Ces actions sont essentielles. Mais elles doivent être reproduites, et surtout le problème doit être réglé de façon systémique. La question du prix des traitements doit irriguer les débats sur les politiques de santé.

Encore aujourd’hui, le combat pour l’aide médicale de l’État, qui assure une couverture santé aux sans-papiers, sans cesse attaquée par des responsables racistes, ne tient pas compte de l’illégitimité possible des prix des traitements et de l’opacité qui les entoure. Les questions économiques sont abordées : on rappelle ainsi que réduire la couverture santé de populations précaires renforcerait le retard dans le dépistage et les soins, ce qui favoriserait le développement de pathologies lourdes dont la prise en charge coûterait forcément plus cher qu’une prise en charge précoce. Mais que le coût d’une prise en charge, précoce ou tardive, soit en grande partie non justifié, voilà un discours qui n’est toujours pas porté.
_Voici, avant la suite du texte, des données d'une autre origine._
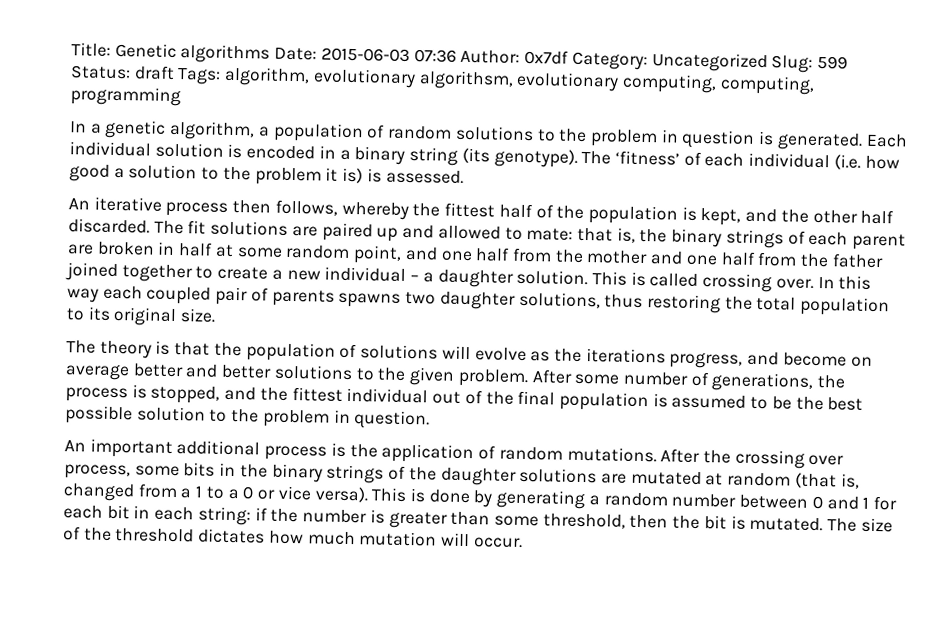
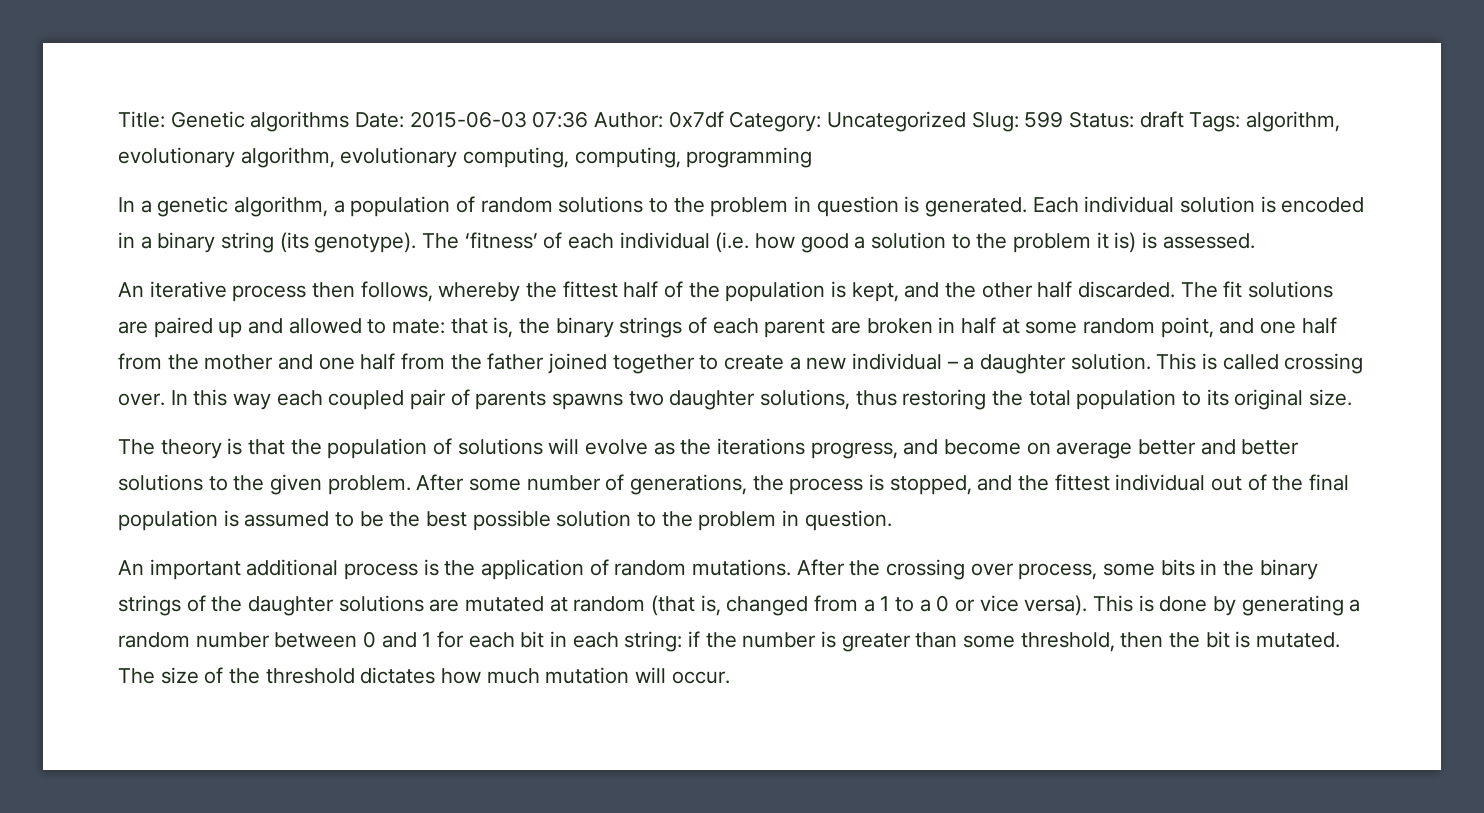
[418,70,514,90] algorithsm, -> [240,147,335,168] algorithm,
On peut étendre ce constat à la sauvegarde de l’hôpital public et aux mobilisations des urgentistes. Deux cents services d’urgence se sont mis en grève cette année, faisant valoir la dégradation des conditions de travail des personnels et la mise en danger des patients par des logiques d’austérité. Mais, à aucun moment, on ne pense à prendre les pouvoirs publics au jeu de leur discours économiste. Ainsi, la somme ridicule de 70 millions d’euros concédée par le gouvernement après des semaines de grève en juin 2019 correspond au remboursement par l’Assurance maladie de 2333 traitements de l’hépatite C (sofosbuvir/ledipasvir, au prix 2019 de Gilead) alors que des alternatives existent en génériques. Imagine-t-on les personnels supplémentaires, les lits et les services, par exemple de proximité, que l’on pourrait mettre en place en faisant des économies systématiques non plus sur les personnels de santé, le panier ou la qualité des soins, mais bien sur les seuls bénéfices, illégitimes, des actionnaires de l’industrie pharmaceutique ?

Intégrer l’enjeu de la transparence sur les prix des médicaments à tous ces combats, ce n’est pas faire une concession à l’économique. C’est au contraire refuser que les considérations budgétaires pèsent sans cesse sur les mêmes, malades, usagers, étrangers, personnel hospitalier, alors que l’industrie pharmaceutique s’assure des profits extraordinaires autant qu’illégitimes.

Ainsi, nous avons décidé de créer l’Observatoire pour la transparence dans les politiques du médicament, pour veiller à la mise en œuvre concrète de la résolution prise à l’AMS 72. Pour proposer les mesures indispensables à cette transparence en France, et pour inciter nos collègues dans d’autres pays à faire de même, pour que le caractère contraignant dont cette résolution ne dispose pas le devienne. Pour porter la question des prix illégitimes partout où elle n’est pas posée alors qu’il serait indispensable de le faire. Pour assurer la vulgarisation d’une expertise sur un sujet dont la technicité cache au fond des enjeux politiques simples autour de la privatisation de la santé.

Post-scriptum

Pauline Londeix est activiste, consultante sur les questions d’accès aux médicaments et aux diagnostics pour différentes organisations à travers le monde et ancienne vice-présidente d’Act Up-Paris.